It was a blast from the past — sort of.
Against the Canucks on Monday night, Blackhawks defenseman Erik Gustafsson scored a tying goal late in the third period on a shot from inside the blue line that deflected off defenseman Alexander Edler past goalie Thatcher Demko. It was shades of the 2009 playoffs, when 21-year-old Jonathan Toews scored the tie-breaking, game-winning goal of the series clincher against the Canucks on a centering pass to Patrick Sharp that deflected off Edler’s skate past Roberto Luongo. As much as anything, that moment, that game and that series kick-started the Hawks’ magnificent run as Stanley Cup contenders.
But that was the only connection to those glory days. The Hawks were otherwise disappointingly uninspired against the Canucks. Coming in with all the momentum of a five-game winning streak, including back-to-back road wins over the Maple Leafs and Canadiens, and knowing they have virtually zero margin for error, the Hawks laid the proverbial egg with a 3-2 overtime loss in front of a sellout home crowd.
“I think we were missing a little bit of battle level,” coach Jeremy Colliton said. “We didn’t win many 50-50s [puck battles] . . . but it was also execution. We had trouble with the puck, so it was tough to sustain possession. They were out-changing us.”

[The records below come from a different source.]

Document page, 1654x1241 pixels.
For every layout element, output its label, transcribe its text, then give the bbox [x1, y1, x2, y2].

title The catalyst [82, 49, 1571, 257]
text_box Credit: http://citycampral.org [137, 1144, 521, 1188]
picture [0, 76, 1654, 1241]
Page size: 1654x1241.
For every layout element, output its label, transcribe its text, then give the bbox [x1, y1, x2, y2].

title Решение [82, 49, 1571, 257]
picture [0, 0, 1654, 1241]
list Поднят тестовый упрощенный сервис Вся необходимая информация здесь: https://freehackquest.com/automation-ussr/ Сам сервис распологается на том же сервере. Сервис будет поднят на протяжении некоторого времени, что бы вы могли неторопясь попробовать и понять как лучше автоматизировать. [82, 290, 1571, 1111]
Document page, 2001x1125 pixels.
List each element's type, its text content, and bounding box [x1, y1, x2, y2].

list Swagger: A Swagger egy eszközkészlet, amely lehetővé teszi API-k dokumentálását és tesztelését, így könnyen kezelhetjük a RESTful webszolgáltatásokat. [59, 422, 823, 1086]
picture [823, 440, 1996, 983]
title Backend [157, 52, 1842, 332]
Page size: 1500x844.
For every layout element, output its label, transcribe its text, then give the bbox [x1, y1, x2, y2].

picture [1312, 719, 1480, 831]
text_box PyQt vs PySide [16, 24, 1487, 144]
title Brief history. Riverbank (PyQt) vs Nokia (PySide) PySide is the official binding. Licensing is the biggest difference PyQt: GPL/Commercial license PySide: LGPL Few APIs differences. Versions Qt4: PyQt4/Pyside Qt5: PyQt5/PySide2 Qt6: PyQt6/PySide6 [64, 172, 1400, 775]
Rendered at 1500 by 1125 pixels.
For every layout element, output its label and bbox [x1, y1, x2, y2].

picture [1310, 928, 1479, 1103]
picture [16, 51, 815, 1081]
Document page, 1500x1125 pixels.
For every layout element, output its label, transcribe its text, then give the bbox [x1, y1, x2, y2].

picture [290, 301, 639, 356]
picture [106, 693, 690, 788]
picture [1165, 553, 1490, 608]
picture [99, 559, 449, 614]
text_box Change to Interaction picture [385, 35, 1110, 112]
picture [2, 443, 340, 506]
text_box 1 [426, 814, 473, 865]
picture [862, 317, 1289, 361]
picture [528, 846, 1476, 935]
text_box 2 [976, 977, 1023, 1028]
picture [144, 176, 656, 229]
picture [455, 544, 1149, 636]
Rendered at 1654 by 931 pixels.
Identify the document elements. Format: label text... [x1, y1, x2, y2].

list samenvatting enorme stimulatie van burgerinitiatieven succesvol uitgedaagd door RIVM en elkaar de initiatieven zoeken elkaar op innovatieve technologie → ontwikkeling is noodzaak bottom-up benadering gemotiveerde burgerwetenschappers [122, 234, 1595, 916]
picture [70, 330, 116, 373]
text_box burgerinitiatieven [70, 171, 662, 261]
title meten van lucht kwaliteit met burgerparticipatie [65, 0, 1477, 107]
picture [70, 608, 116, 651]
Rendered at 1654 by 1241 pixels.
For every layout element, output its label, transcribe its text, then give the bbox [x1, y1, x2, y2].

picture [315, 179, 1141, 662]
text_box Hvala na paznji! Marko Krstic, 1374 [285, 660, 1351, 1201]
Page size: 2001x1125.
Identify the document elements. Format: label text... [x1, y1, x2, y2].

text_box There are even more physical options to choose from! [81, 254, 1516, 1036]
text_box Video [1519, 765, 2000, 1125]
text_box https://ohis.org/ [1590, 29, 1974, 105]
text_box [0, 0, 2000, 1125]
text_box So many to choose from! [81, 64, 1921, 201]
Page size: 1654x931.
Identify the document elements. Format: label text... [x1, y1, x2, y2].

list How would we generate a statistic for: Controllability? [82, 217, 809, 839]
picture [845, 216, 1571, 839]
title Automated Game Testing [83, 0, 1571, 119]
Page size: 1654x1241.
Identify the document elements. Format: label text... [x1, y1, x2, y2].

For a Hawks team scrapping to make the playoffs, it was discouraging and inexcusable, but hardly inexplicable. Although big names are still around — Toews, Patrick Kane, Corey Crawford, Duncan Keith, Brent Seabrook, Brandon Saad — this is a developing team still learning how to play together and re-learning how to compete and win. With as much promise as the Hawks have shown during winning streaks of seven and five games since January, flops like Monday’s and their loss to the last-place Kings on March 2 are going to happen.
They’re not like the 2010-11 Hawks, who barely squeaked into the playoffs on the final day of the regular season with Toews, Kane, Sharp, Marian Hossa, Seabrook, Keith and Niklas Hjalmarsson all in their prime or playing at a career-prime level. Had that team missed the playoffs, a loss to a last-place team would have been worth lamenting. That team knew how to win. This one is still learning how to bring it every night, even when you might not have it. And they’re learning the hard way.
“It can be [a matter of] experience,” Colliton said. “But it can just be energy and trying to manufacture it. The ice felt like the puck was rolling [Monday night], so maybe you’ve got to adjust — just chip it in, chip it forward. Get on the forecheck, force them to play a bouncing puck on their half of the rink. . . . Our guys are used to making a lot of plays. We just weren’t making them.”
It’s a frustrating spot for Toews, who throughout his career has brought it every night, even when he doesn’t have it — “trick your body” he calls it — and had a room full of similar leaders at the top of their game to set an example.
“It’s like playoff hockey. Even if you’re tired in the playoffs, you find ways to get your energy up and you dig deep,” Toews said. “That’s what we’ve got to do now.”
The Hawks were at least able to squeeze out a point against the Canucks. But they know they have to dig even deeper. At this point, it’s not just about how well they compete, but how well they learn.
“It’s how we handle it,” Colliton said. “There’s definitely a lesson to be learned. So it’s up to us.”